El coronel Atkinson dijo:
—Pues sí, oí decir a no sé quién que usted y su esposa... Prudence, ¿verdad? ¡Ah! Recuerdo que usted la llama siempre Tuppence... Efectivamente, oí decir que se habían ido a vivir al campo, a un sitio llamado Hollowquay. ¿Qué es lo que les ha llevado allí? ¿Algo especial?
—Encontramos una casa a buen precio, barata —explicó Tommy.
—Una suerte, ¿eh? ¿Cómo se llama? ¿Va usted a darme sus señas?
—Bueno, nosotros pensamos que podíamos bautizarla con el nombre de Cedar Lodge porque allí hay un hermoso cedro. Su nombre original era «Los Laureles»... Parece proceder de la época victoriana, ¿no?
—«Los Laureles», «Los Laureles»... «Hollowquay». ¿Qué se lleva usted entre manos?
Tommy miró fijamente la anciana faz que tenía delante, con un blanco bigote.
—Usted anda detrás de algo —afirmó el coronel Atkinson—. ¿Trabaja para su país de nuevo?
—¡Oh! Soy demasiado viejo —replicó Tommy—. Me he retirado ya de todas esas cosas.
—Me extraña mucho. Quizá le hayan ordenado que hable así. Después de todo, usted ya lo sabe, quedaron muchas cosas oscuras en ese asunto.
—¿A qué asunto se refiere? —inquirió Tommy.
—Bueno... Supongo que usted habrá leído alguna información sobre él, que habrá oído decir algo. Estaba pensando en el Escándalo Cardington. Se produjo después de otro caso famoso y el problema del submarino de Emilyn Johnson.
—Me parece recordarlo vagamente, sí...
—En realidad, no lo fue todo el asunto del submarino, pero esto vino a ser lo que suscitó la atención a la historia. Luego, hubo unas cartas. Sí. Unas cartas. Todo habría cambiado de haber podido ellos apoderarse de las mismas. La atención general se habría concentrado en varias personas que en aquella época disfrutaban de la confianza del Gobierno. ¿Cómo pueden pasar ciertas cosas? Los traidores se movían en el medio de uno, se les tenía por individuos fieles, eran hombres maravillosos, los últimos que hubieran podido inspirar recelos. Y sin embargo... Muchos de ellos, con todo, se quedaron en la oscuridad —el coronel Atkinson guiñó un ojillo a Tommy—. ¿Será posible que haya sido usted enviado allí para echar una ojeada?

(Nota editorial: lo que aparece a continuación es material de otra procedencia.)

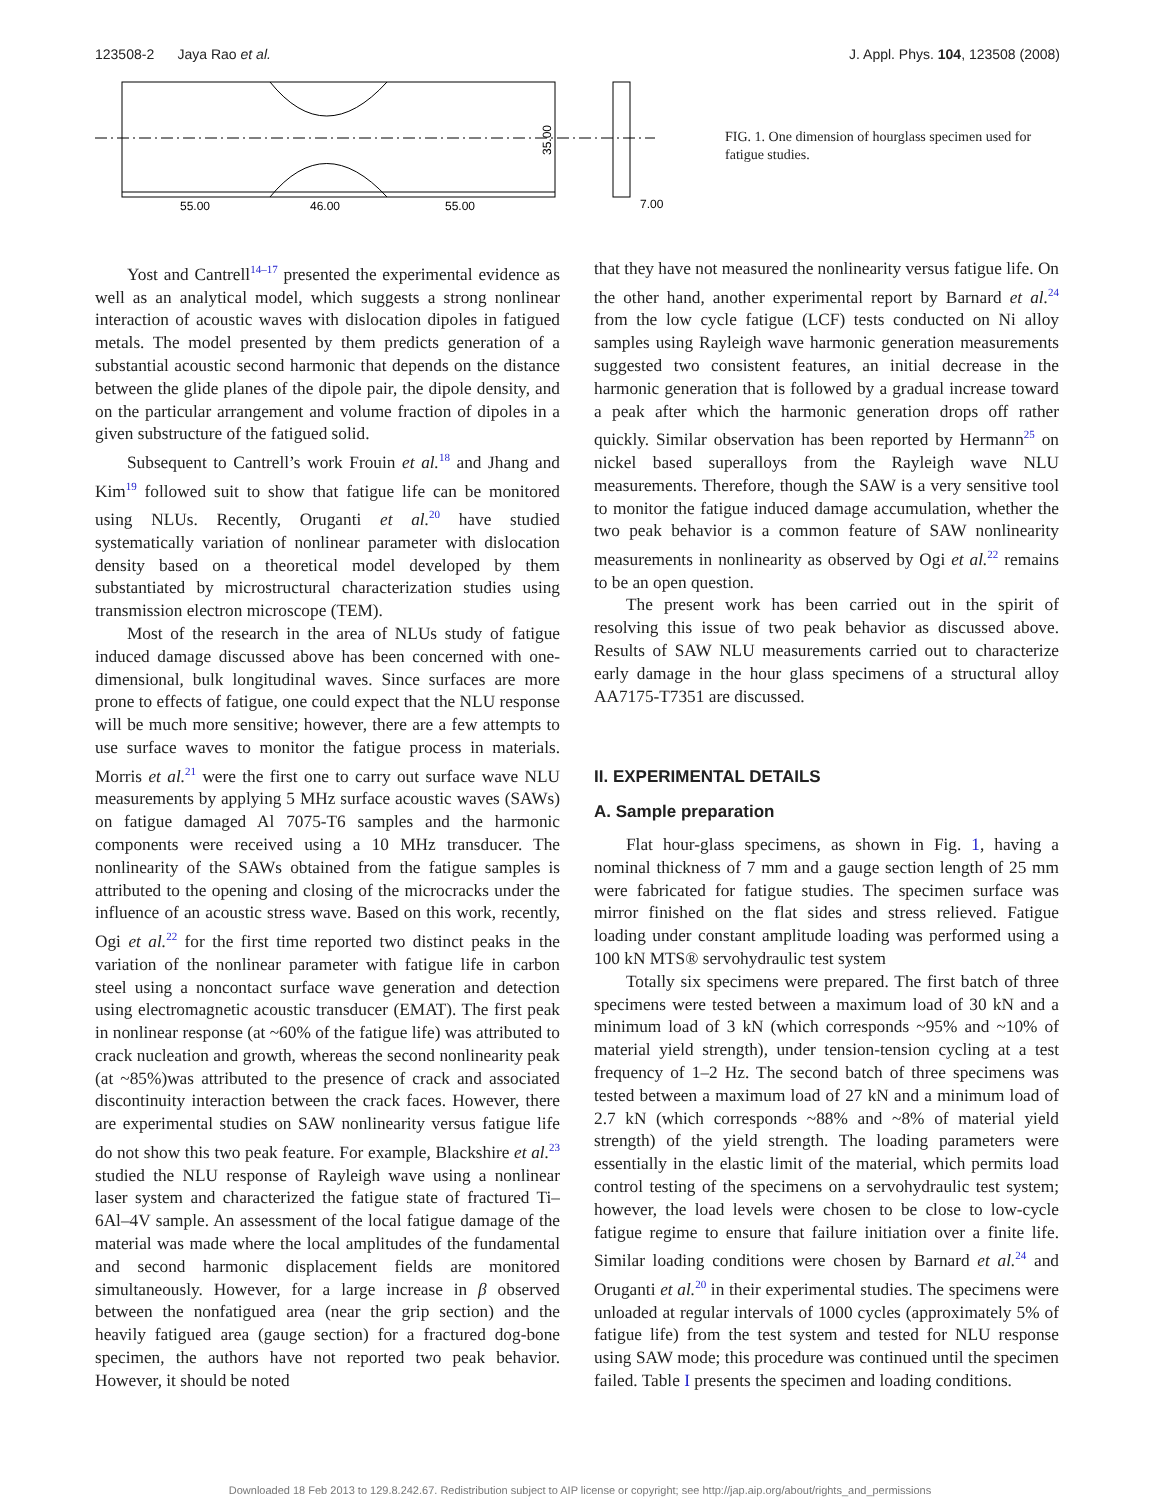123508-2 Jaya Rao et al. J. Appl. Phys. 104, 123508 (2008)
55.00
46.00
55.00
7.00
35.00
FIG. 1. One dimension of hourglass specimen used for fatigue studies.
Yost and Cantrell<sup>14–17</sup> presented the experimental evidence as well as an analytical model, which suggests a strong nonlinear interaction of acoustic waves with dislocation dipoles in fatigued metals. The model presented by them predicts generation of a substantial acoustic second harmonic that depends on the distance between the glide planes of the dipole pair, the dipole density, and on the particular arrangement and volume fraction of dipoles in a given substructure of the fatigued solid.
Subsequent to Cantrell’s work Frouin et al.<sup>18</sup> and Jhang and Kim<sup>19</sup> followed suit to show that fatigue life can be monitored using NLUs. Recently, Oruganti et al.<sup>20</sup> have studied systematically variation of nonlinear parameter with dislocation density based on a theoretical model developed by them substantiated by microstructural characterization studies using transmission electron microscope (TEM).
Most of the research in the area of NLUs study of fatigue induced damage discussed above has been concerned with one-dimensional, bulk longitudinal waves. Since surfaces are more prone to effects of fatigue, one could expect that the NLU response will be much more sensitive; however, there are a few attempts to use surface waves to monitor the fatigue process in materials. Morris et al.<sup>21</sup> were the first one to carry out surface wave NLU measurements by applying 5 MHz surface acoustic waves (SAWs) on fatigue damaged Al 7075-T6 samples and the harmonic components were received using a 10 MHz transducer. The nonlinearity of the SAWs obtained from the fatigue samples is attributed to the opening and closing of the microcracks under the influence of an acoustic stress wave. Based on this work, recently, Ogi et al.<sup>22</sup> for the first time reported two distinct peaks in the variation of the nonlinear parameter with fatigue life in carbon steel using a noncontact surface wave generation and detection using electromagnetic acoustic transducer (EMAT). The first peak in nonlinear response (at ~60% of the fatigue life) was attributed to crack nucleation and growth, whereas the second nonlinearity peak (at ~85%)was attributed to the presence of crack and associated discontinuity interaction between the crack faces. However, there are experimental studies on SAW nonlinearity versus fatigue life do not show this two peak feature. For example, Blackshire et al.<sup>23</sup> studied the NLU response of Rayleigh wave using a nonlinear laser system and characterized the fatigue state of fractured Ti–6Al–4V sample. An assessment of the local fatigue damage of the material was made where the local amplitudes of the fundamental and second harmonic displacement fields are monitored simultaneously. However, for a large increase in β observed between the nonfatigued area (near the grip section) and the heavily fatigued area (gauge section) for a fractured dog-bone specimen, the authors have not reported two peak behavior. However, it should be noted
that they have not measured the nonlinearity versus fatigue life. On the other hand, another experimental report by Barnard et al.<sup>24</sup> from the low cycle fatigue (LCF) tests conducted on Ni alloy samples using Rayleigh wave harmonic generation measurements suggested two consistent features, an initial decrease in the harmonic generation that is followed by a gradual increase toward a peak after which the harmonic generation drops off rather quickly. Similar observation has been reported by Hermann<sup>25</sup> on nickel based superalloys from the Rayleigh wave NLU measurements. Therefore, though the SAW is a very sensitive tool to monitor the fatigue induced damage accumulation, whether the two peak behavior is a common feature of SAW nonlinearity measurements in nonlinearity as observed by Ogi et al.<sup>22</sup> remains to be an open question.
The present work has been carried out in the spirit of resolving this issue of two peak behavior as discussed above. Results of SAW NLU measurements carried out to characterize early damage in the hour glass specimens of a structural alloy AA7175-T7351 are discussed.
II. EXPERIMENTAL DETAILS
A. Sample preparation
Flat hour-glass specimens, as shown in Fig. 1, having a nominal thickness of 7 mm and a gauge section length of 25 mm were fabricated for fatigue studies. The specimen surface was mirror finished on the flat sides and stress relieved. Fatigue loading under constant amplitude loading was performed using a 100 kN MTS® servohydraulic test system
Totally six specimens were prepared. The first batch of three specimens were tested between a maximum load of 30 kN and a minimum load of 3 kN (which corresponds ~95% and ~10% of material yield strength), under tension-tension cycling at a test frequency of 1–2 Hz. The second batch of three specimens was tested between a maximum load of 27 kN and a minimum load of 2.7 kN (which corresponds ~88% and ~8% of material yield strength) of the yield strength. The loading parameters were essentially in the elastic limit of the material, which permits load control testing of the specimens on a servohydraulic test system; however, the load levels were chosen to be close to low-cycle fatigue regime to ensure that failure initiation over a finite life. Similar loading conditions were chosen by Barnard et al.<sup>24</sup> and Oruganti et al.<sup>20</sup> in their experimental studies. The specimens were unloaded at regular intervals of 1000 cycles (approximately 5% of fatigue life) from the test system and tested for NLU response using SAW mode; this procedure was continued until the specimen failed. Table I presents the specimen and loading conditions.
Downloaded 18 Feb 2013 to 129.8.242.67. Redistribution subject to AIP license or copyright; see http://jap.aip.org/about/rights_and_permissions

—Una ojeada... ¿a qué? —inquirió Tommy.
—Pensemos en la casa que ha tomado... «Los Laureles» ha dicho usted que se llamaba, ¿no? Se hicieron muchas cábalas sobre la vivienda en cuestión. Se miró bien por allí. Los agentes del servicio de seguridad llevaron a cabo un excelente estudio, así como otros agentes de la autoridad, de diversas autoridades. Se pensó en la posibilidad de que en la casa se hubiesen escondido pruebas, de un tipo u otro, de considerable valor. Afirmóse que habían sido enviadas a otro país —se habló de Italia—, poco antes de que cundiera la alerta. Hubo quien opinó que seguían ocultas allí, en alguna parte. En esa casa se dispondrá de sótanos, habrá losas en el suelo que disimulen el sitio de acceso a una estancia reservada... Bien, Tommy, amigo mío. Tengo la impresión de que anda tras alguna gran pieza de caza.